Friday, December 21, 2007

A Heartfelt Epistle to Everyone on Foot

Dear Pedestrian,

How are you? In good health? Excellent. Because every driver wishes that a fat, juicy, , undisciplined pedestrian should be royally squelched under anyone’s car, but his own. (Why would you think I want anybody to die under my car and ruin the beautifully shining wheel plates? Geez…!)

Anyhoo, I’m taking the trouble to write you this letter, so that you may perhaps see sense and try not to ruin someone’s drive, although goodness knows you don’t deserve it. So dear undisciplined Peddy (can I call you that?), here’s how you need to behave when you’re walking in public.

1. You could try and not think of a main road as the personal space your father gifted you on your 18th birthday. You’re supposed to use a road (ANY road) as a thoroughfare to get to places, so don’t you think you need to EFFIN’ WALK FASTER THAN -0.345 kph/hr?]


2. Us taxpayers are paying taxes out of which the government finances footpaths. Foot path, get it? No? It’s a path you’re supposed to use when you’re making use of your feet to move. Does that ring any bells? Ah, I see the light of recognition in your eyes. So yes, when there’s a footpath, use it unless getting run over isn’t in your to-do list for the day.

3. When you walk, keep all parts of your body to yourself. If your arms and legs are walking in a straight line, why would you keep your butt dangling out? Don’t step out of the house unless all your body parts are properly aligned.

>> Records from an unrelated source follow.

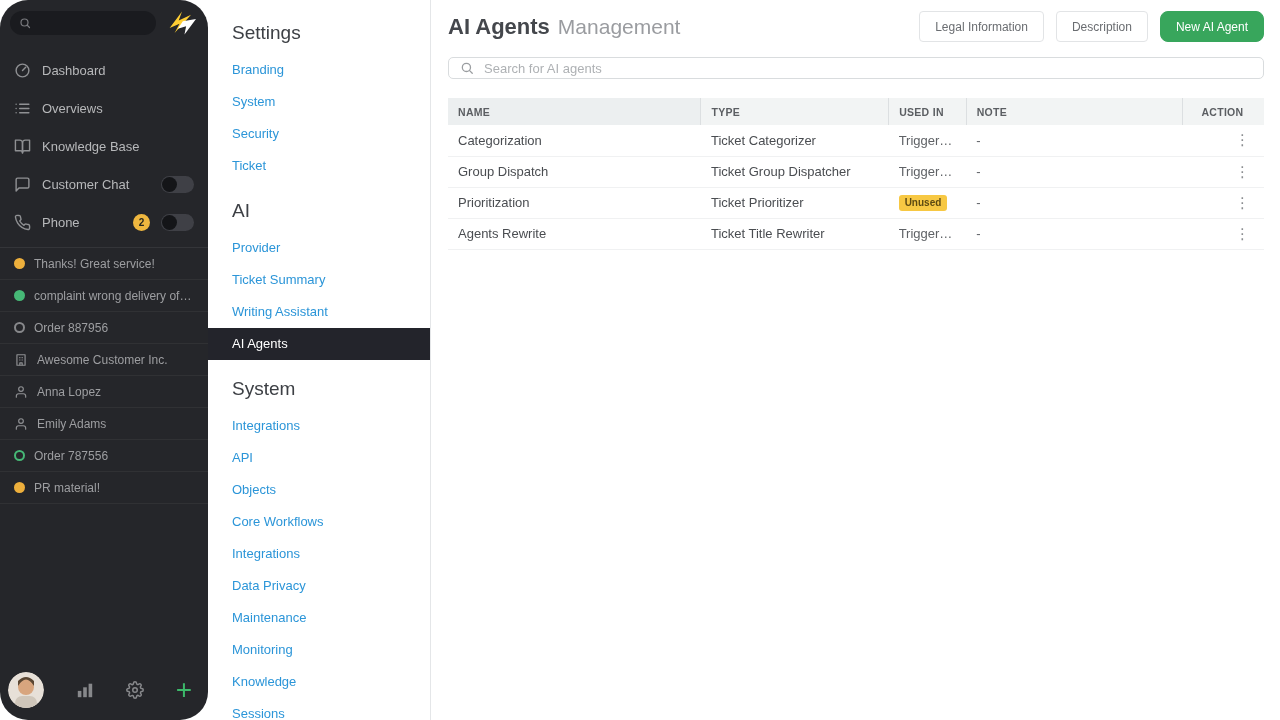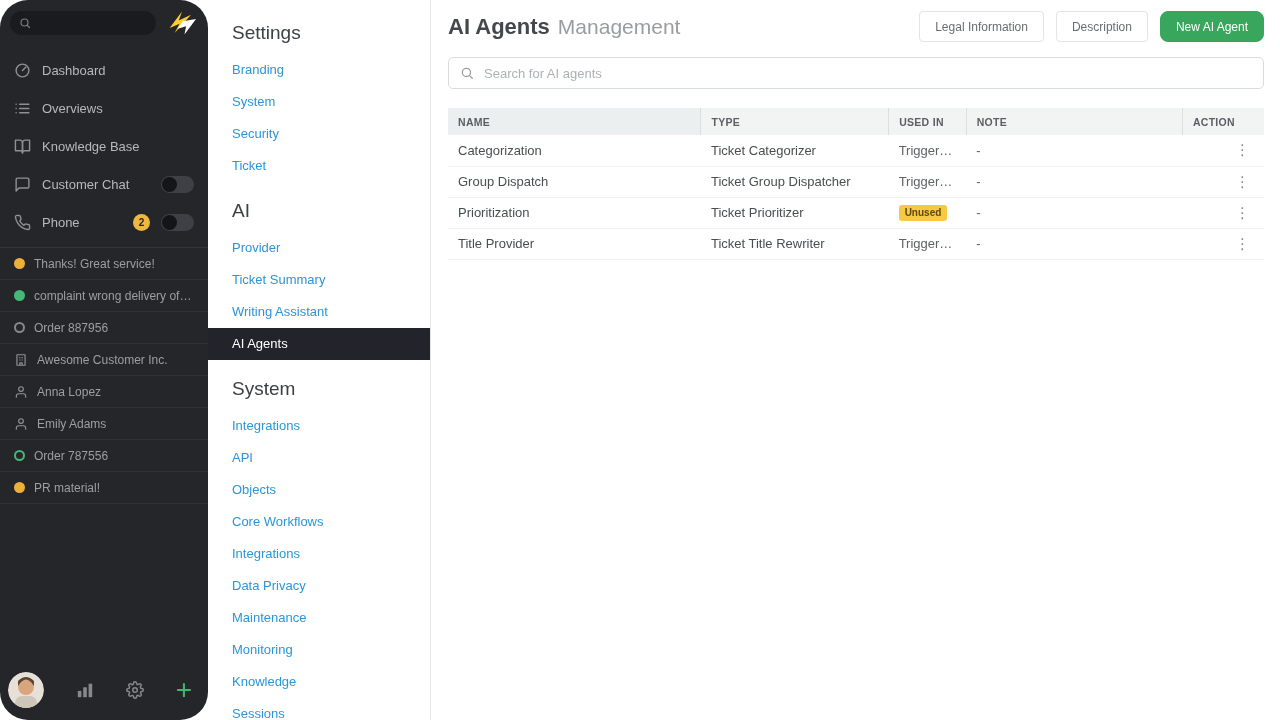--- a/index.html
+++ b/index.html
@@ -54,29 +54,29 @@
 
   
   .main { flex:1; background:#fff; padding:0 16px 0 17px; overflow:hidden; }
   .main-header { display:flex; align-items:center; margin-top:11px; height:31px; }
   .title-wrap { display:flex; align-items:baseline; gap:8px; flex:1; }
   .page-title { font-size:22px; font-weight:bold; color:#44474c; margin:0; }
   .page-subtitle { font-size:21px; color:#9a9ca0; }
   .hdr-btn { height:31px; padding:0 15px; margin-left:12px; background:#fff; border:1px solid #e2e4e6; border-radius:4px; font-size:12px; color:#6a6d71; cursor:pointer; font-family:inherit; }
   .hdr-btn.primary { background:#38a65c; border-color:#38a65c; color:#fff;border-radius:8px; }
 
-  .search-bar { margin-top:15px; height:32px; border:1px solid #d9dcde; border-radius:5px; display:flex; align-items:center; gap:8px; padding:0 11px; }
+  .search-bar { margin-top:15px; height:22px; border:1px solid #d9dcde; border-radius:5px; display:flex; align-items:center; gap:8px; padding:0 11px; }
   .search-bar svg { width:14px; height:14px; color:#9a9da0; flex-shrink:0; }
   .search-bar input { border:none; outline:none; flex:1; font-size:13px; color:#333; background:transparent; font-family:inherit; }
   .search-bar input::placeholder { color:#aeb1b4; }
 
   table.agents { width:100%; border-collapse:collapse; margin-top:19px; table-layout:fixed; }
   thead th { background:#f2f4f4; font-size:10.5px; color:#5b5e62; text-align:left; font-weight:bold; height:27px; padding:0 10px; letter-spacing:0.3px; border-left:1px solid #dcdfe1; cursor:pointer; }
   thead th:first-child { border-left:none; background:#eceff0; }
-  thead th.col-action { text-align:left; padding-right:12px; }
+  thead th.col-action { text-align:center; padding-right:12px; }
   tbody td { height:31px; font-size:13px; color:#4a4d51; border-bottom:1px solid #f0f1f2; padding:0 10px; white-space:nowrap; overflow:hidden; text-overflow:ellipsis; }
   tbody td.col-used { color:#5f6266; }
   tbody td.col-note { color:#5f6266; }
   tbody td.col-action { text-align:right; padding-right:14px; }
   .badge { background:#f7c843; color:#5d4a12; font-size:10px; font-weight:bold; padding:2.5px 6px; border-radius:3px; display:inline-block; }
   .kebab { color:#8a8d90; font-size:15px; line-height:1; cursor:pointer; letter-spacing:0; }
 </style>
 </head>
 <body>
 
@@ -319,21 +319,21 @@
           <td class="col-action"><span class="kebab">⋮</span></td>
         </tr>
         <tr>
           <td class="col-name">Prioritization</td>
           <td class="col-type">Ticket Prioritizer</td>
           <td class="col-used"><span class="badge">Unused</span></td>
           <td class="col-note">-</td>
           <td class="col-action"><span class="kebab">⋮</span></td>
         </tr>
         <tr>
-          <td class="col-name">Title Provider</td>
+          <td class="col-name">Agents Rewrite</td>
           <td class="col-type">Ticket Title Rewriter</td>
           <td class="col-used">Triggers (1)</td>
           <td class="col-note">-</td>
           <td class="col-action"><span class="kebab">⋮</span></td>
         </tr>
       </tbody>
     </table>
   </main>
 </div>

4. Peddy, my dah-ling…Do you hear a buzzing somewhere? No? Perhaps if you’d put that blasted cell phone away, you’d hear me honking my car’s boot out for you to GET OUT OF MY WAY!

5. Ah yes! When you’re walking in a straight line and you suddenly decide to cross the road to meet your neighbour’s pet dog at the other side of the street, you’re supposed to look carefully at cars that are whizzing at you. Since we drivers aren’t known to be mind-readers, kindly don’t expect us to sense what your next move is going to be, unless it involves being mashed up in my car.

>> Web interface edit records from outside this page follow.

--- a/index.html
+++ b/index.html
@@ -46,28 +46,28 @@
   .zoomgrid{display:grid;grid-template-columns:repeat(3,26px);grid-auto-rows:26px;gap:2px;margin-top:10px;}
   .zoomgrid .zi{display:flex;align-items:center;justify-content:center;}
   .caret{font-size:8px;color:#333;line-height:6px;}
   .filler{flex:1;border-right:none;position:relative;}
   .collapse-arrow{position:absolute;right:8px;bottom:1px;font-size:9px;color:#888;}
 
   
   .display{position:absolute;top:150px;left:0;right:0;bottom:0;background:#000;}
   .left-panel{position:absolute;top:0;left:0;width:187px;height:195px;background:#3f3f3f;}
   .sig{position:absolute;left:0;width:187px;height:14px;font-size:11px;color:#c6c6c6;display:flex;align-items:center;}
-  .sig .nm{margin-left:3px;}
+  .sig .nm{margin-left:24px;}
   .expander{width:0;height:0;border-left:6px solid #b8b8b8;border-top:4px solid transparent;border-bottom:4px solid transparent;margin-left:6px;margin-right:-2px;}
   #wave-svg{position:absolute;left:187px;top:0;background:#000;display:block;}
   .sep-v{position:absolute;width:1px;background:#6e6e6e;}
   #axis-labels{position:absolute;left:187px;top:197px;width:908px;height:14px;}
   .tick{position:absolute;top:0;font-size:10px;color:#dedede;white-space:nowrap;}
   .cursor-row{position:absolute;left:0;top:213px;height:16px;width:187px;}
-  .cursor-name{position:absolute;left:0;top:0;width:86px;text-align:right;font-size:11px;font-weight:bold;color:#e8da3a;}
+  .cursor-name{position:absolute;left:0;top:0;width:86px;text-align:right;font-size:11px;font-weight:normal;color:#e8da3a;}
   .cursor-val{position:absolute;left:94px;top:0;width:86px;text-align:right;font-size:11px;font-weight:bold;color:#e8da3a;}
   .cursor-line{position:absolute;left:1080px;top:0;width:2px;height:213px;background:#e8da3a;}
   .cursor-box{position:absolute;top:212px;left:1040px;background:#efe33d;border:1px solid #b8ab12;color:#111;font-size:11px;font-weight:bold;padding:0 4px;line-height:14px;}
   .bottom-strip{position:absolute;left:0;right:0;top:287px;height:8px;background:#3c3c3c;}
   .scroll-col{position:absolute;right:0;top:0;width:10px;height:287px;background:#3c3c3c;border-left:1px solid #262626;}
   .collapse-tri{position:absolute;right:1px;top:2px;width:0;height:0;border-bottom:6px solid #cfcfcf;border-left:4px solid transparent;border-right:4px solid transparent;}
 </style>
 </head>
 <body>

6. For those of you happily married, and with kids, I’m sure you want to see them grown up (at least old enough to be able to shave by themselves). Umm yeah, so when you’re out for those beautiful long evening walks with the kids, don’t make them walk towards the side of the road. Of course if you want me to take your kid for a drive screaming and stuck to the bonnet.

And if you still don’t want to heed my kind words, I most sincerely hope that you get a leg or two broken, with treatment at the smelliest government hospital you can find. But do NOT ruin the drive of a good, talented and safe driver. Amen.

Loads of love (or not!),
Moo.

Thursday, December 13, 2007

Die-yet

So ever since the cruel gym has lured me into it’s snare trap, I’ve been given a diet. Now to be fair on the dietician (who’s quite sweet, although hairy and fat. I mean, you wouldn’t expect a dietician to be fat, right? So much for motivation! And I should probably end the narrative in the bracket now, because so far, it’s longer than the actual post. Here goes.) the diet’s pretty alright. Normal breakfast, lunch and dinner routines, minus too many carbohydrates and lots and lots of fruits.

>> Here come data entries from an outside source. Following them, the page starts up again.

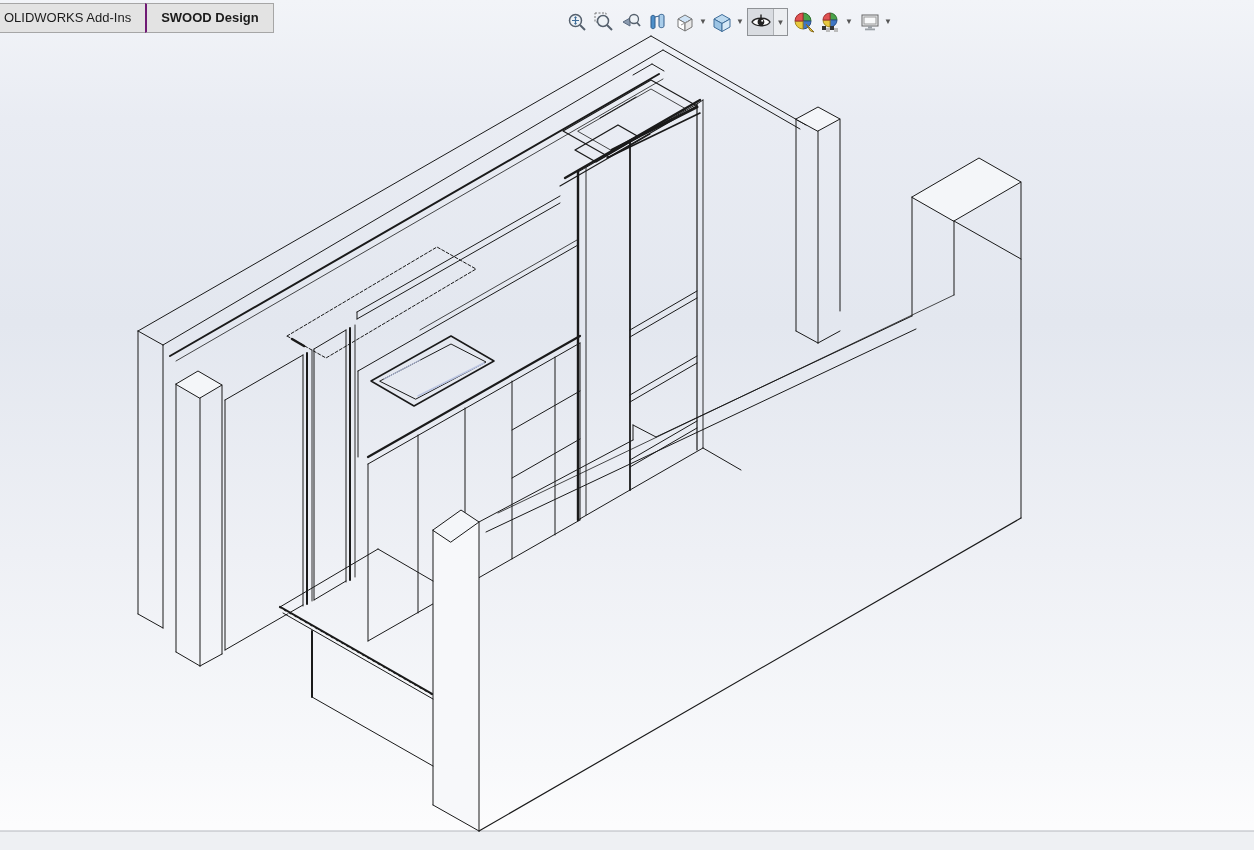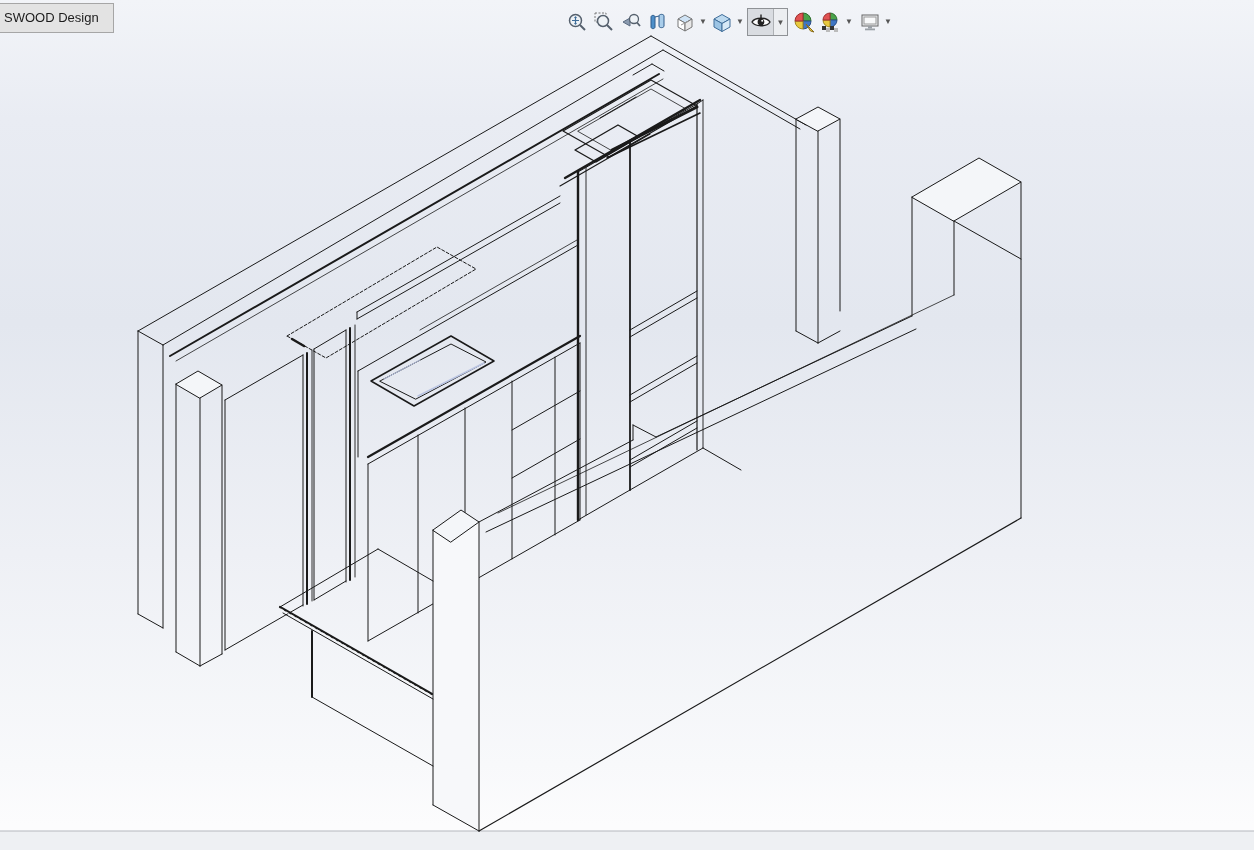--- a/index.html
+++ b/index.html
@@ -9,21 +9,21 @@
     background:linear-gradient(180deg,#f2f4f8 0%,#e9ecf3 14%,#e3e7ef 38%,#eef0f5 65%,#f8f9fb 90%,#fcfcfd 97%);
   }
   
   .tabbar{position:absolute;top:3px;left:0;display:flex;z-index:30;}
   .tab{
     height:28px;line-height:28px;background:#e3e3e3;
     border:1px solid #a6a6a6;border-left:none;
     padding:0 14px;font-size:13px;color:#1c1c1c;white-space:nowrap;
   }
   .tab:first-child{padding-left:4px;}
-  .tab + .tab{border-left:4px solid #701a75;margin-left:-1px;}
+  .tab + .tab{border-left:2px solid #701a75;margin-left:-1px;font-weight:bold;}
   
   .hud{position:absolute;top:6px;left:563px;height:32px;display:flex;align-items:center;z-index:30;}
   .hud-btn{width:25px;height:26px;display:flex;align-items:center;justify-content:center;
     background:transparent;border:1px solid transparent;margin:0 1px;padding:0;cursor:default;}
   .hud-sep{width:2px;}
   .dd{font-size:8px;color:#555;width:10px;text-align:center;line-height:26px;height:26px;}
   .pressed-group{display:flex;align-items:stretch;border:1px solid #8f9296;background:#d9dce1;height:26px;margin:0 2px;}
   .pressed-group .hud-btn{border:none;margin:0;background:transparent;}
   .pressed-group .ddcell{width:13px;background:#eceef1;border-left:1px solid #aeb1b5;
     display:flex;align-items:center;justify-content:center;font-size:8px;color:#555;}
@@ -186,20 +186,21 @@
     <path d="M280,607 L432,694" stroke-width="2.2"></path>
     <path d="M281,609 L431,695" stroke="#ffffff" stroke-width="0.8" stroke-dasharray="3,3"></path>
     <path d="M283,613 L433,699"></path>
     <path d="M312,631 L312,697" stroke-width="2"></path>
     <path d="M312,697 L433,766"></path>
   </g>
 </svg>
 </div>
 
 <div class="tabbar">
+  <div class="tab">OLIDWORKS Add-Ins</div>
   <div class="tab">SWOOD Design</div>
 </div>
 
 <div class="hud">
 
   <button class="hud-btn" aria-label="zoom-to-fit-icon">
     <svg width="22" height="22" viewBox="0 0 22 22">
       <circle cx="9.5" cy="9.5" r="6" fill="#eef2f6" stroke="#55606d" stroke-width="1.5"></circle>
       <path d="M14,14 L19,19" stroke="#55606d" stroke-width="2"></path>
       <path d="M9.5,6 v7 M6,9.5 h7" stroke="#3f6d99" stroke-width="1.2"></path>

Now when I first got the diet, I was very happy, since it allowed me to eat chicken and fish (in proportionate quantities, hmph), and was pretty much the veggies, etc I normally eat at home. What could be better? So I had to give up on mutton, lamb and pork. Pah! Who needs those anyway? I’m all set to be a fitter, healthier person. I’m above all the worldly temptations like meat and food.


And chocolates.


And cakes.


And Tang.


And butter chicken. *gulp*


And mutton kheema from Koolar. *wipes eyes*


And masala papads.


And veg hakka noodles with chicken cooked in red meat. *help!*


And chewing gum.


And Parle G biscuits.


And beef (cooked by Chris’ mum).


And butter nan, lachha paratha, butter rotis.


And milk with sugar.


And coconut chutney.


And a gazillion other things that I took for granted in my entire lifetime. So if you have any sense, stay fat, let those love handles poke out of your t-shirt, your butt crack ooze out of your jeans and eat all you want. At most you’ll die 30 years earlier, but who wants to live those extra years moping about the food you could have eaten? Plus, there are a lot of stores that sell clothes ranging from size XXXL to XXXXXL and other Roman numbers.


And yeah, kindly don’t let my mum read this post. I bet she won’t see the wisdom nor the humour behind it.